### [WORK TO COMPLETE]
**1)** According to the article about the Weill Cornell spine care center, in what year did a ceiling fall on Lt. Rick Garcia?
**2)** Continue the article about the Weill Cornell spine care center, picking up after its last sentence.

Top of SELECTED TEXT

Spine care center has new care model, in-house specialists

Spine center
John Abbott/Provided
Center for Comprehensive Spine Care at Weill Cornell Medicine leaders, from left, co-director Dr. Neel Mehta, director Dr. Roger Härtl, and co-directors Dr. Bridget T. Casey and Dr. Jaspal R. Singh.

In 2002, a ceiling at a crumbling commercial structure fell atop now-retired New York City firefighter Lt. Rick Garcia, twisting him and injuring his back and knee. He underwent knee surgery and, whenever his back flared, underwent rehabilitation while continuing to exercise. But early in the summer of 2016, Garcia couldn’t stay upright. The injury had caught up to him.

A Long Island resident and father of three, Garcia saw many physicians in multiple locations and was told he’d need surgery that would require inserting rods in all of his vertebrae – until he came to the Center for Comprehensive Spine Care at Weill Cornell Medicine.

Patients affected by spine-related conditions and injuries, like Garcia, would typically have to visit multiple practitioners to address a spectrum of related fields such as surgery, neurology and rehabilitation. The new Center for Comprehensive Spine Care exemplifies a different philosophy, offering patients centralized, multidisciplinary care in one building.

“Historically spine care has been very fragmented. It’s a challenge because, to comprehensively take care of spine patients, it requires many sub-specialties,” said Dr. Roger Härtl, director of the spine center, professor of neurological surgery at Weill Cornell Medicine, and a neurological and spinal surgeon at NewYork-Presbyterian/Weill Cornell Medical Center. “Now, when a patient comes in they may see one practitioner or multiple practitioners at the same time. And they come into an environment where everyone talks to each other.”

The Center for Comprehensive Spine Care is housed in a cutting-edge facility on East 59th Street and led by Härtl and co-directors Dr. Bridget T. Carey, Dr. Neel Mehta and Dr. Jaspal R. Singh. Under their leadership, 15 physicians take a multidisciplinary approach to treat patients suffering from back, neck, hand and joint pain, arthritis, spinal stenosis, sciatica, rotator cuff injuries, disc injuries and carpal tunnel syndrome, among other conditions.

Bottom of SELECTED TEXT
Top of INFORMATION SUPPLIED

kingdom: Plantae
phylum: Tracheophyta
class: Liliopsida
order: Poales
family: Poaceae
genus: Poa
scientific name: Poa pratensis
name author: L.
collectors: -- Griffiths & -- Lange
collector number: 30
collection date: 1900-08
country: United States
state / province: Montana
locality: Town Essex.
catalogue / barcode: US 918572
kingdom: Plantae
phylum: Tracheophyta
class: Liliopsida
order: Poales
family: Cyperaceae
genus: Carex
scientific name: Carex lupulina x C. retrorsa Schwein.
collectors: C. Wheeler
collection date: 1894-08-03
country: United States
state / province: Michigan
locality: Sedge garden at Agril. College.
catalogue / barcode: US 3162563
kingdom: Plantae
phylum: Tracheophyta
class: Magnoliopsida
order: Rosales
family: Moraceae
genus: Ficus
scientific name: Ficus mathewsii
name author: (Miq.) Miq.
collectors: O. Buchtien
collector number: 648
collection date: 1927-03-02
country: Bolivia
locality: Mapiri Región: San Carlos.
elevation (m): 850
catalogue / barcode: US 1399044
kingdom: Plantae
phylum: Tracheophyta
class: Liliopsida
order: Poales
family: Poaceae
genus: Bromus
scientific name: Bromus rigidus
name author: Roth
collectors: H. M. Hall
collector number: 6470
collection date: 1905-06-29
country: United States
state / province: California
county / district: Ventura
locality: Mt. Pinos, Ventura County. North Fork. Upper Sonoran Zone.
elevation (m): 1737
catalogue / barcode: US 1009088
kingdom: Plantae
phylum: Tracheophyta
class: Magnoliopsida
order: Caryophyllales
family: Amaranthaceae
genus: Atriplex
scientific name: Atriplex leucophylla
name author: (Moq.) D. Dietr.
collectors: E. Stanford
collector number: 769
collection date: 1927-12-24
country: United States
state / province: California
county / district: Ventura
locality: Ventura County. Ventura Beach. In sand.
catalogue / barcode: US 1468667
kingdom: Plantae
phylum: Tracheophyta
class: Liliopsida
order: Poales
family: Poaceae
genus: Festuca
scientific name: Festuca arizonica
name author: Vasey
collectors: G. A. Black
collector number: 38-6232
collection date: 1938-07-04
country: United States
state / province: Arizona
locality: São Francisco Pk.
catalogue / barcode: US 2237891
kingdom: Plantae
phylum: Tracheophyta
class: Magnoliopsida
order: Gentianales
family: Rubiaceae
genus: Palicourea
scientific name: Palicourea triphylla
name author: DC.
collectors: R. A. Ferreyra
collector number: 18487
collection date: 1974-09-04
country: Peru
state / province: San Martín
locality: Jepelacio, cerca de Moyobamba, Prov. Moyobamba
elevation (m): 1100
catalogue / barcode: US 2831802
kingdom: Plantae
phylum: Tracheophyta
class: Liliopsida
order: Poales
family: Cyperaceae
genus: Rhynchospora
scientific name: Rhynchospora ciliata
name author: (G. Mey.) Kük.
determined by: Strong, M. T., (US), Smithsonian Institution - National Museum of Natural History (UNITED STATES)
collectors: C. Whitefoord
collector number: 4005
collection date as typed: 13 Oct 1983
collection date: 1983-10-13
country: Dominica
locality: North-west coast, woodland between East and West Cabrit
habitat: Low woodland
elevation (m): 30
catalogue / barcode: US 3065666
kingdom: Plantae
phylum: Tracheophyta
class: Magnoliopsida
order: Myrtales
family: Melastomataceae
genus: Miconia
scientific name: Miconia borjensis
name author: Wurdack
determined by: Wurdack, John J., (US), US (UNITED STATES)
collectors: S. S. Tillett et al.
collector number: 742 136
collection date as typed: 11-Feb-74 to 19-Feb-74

Bottom of INFORMATION SUPPLIED

### [ANSWERS FOR THIS EXERCISE]
**1)** 2002

**2)**
Using expertise spanning pain management, physical medicine and rehabilitation, neurology and spinal surgery, the physicians develop and implement personalized treatment plans that strive to avoid surgery, following patients’ progress through the program. If physicians determine surgery to be the most appropriate treatment option, patients may undergo lateral access surgery, a procedure that is designed to shorten recovery time. All surgeries are minimally invasive using state-of-the-art technology and take place at NewYork-Presbyterian. An event on Feb. 15 will introduce patients to the center and explore the latest research and treatment options in spine medicine.

“My goal when I started this 10 years ago was to make this about the patients and optimizing patient care and outcomes, minimizing the number of surgeries or injections we do,” Härtl said. “We did this because we want to improve patient care.”

The center’s emphasis on continuum of care comforted Garcia, who through a family friend connected first with Singh for an initial consultation, then with Härtl to visit the Center for Comprehensive Spine Care. He instantly felt comfortable listening to Härtl answer his questions. Then Härtl suggested Garcia see neurologist Dr. Naomi Feuer.

“He walks out of the room, and two seconds later in comes the neurologist,” Garcia said, relieved he didn’t have to schedule new appointments. “I had no idea there was a neurologist right there and available the same day.”

On Feb. 6, Garcia checked in at NewYork-Presbyterian to undergo a minimally invasive procedure tailored just for him, fusing his L5 and S1 vertebrae and relieving pressure from L1 to S1. He praises Härtl, Feuer and Singh, who he said exuded confidence, sending the message that he was receiving the best possible care.

“Being a firefighter, I just feel you have to be confident in what you’re doing,” said Garcia, who also suffers from a condition characterized by numbness of the fingers and toes – stemming from working at Ground Zero on 9/11. “I’m so confident here, as opposed to what I was going through elsewhere, because they were talking to me like I was on wheelchair’s door.”

Timothy Malcolm is a freelance writer for Weill Cornell Medicine.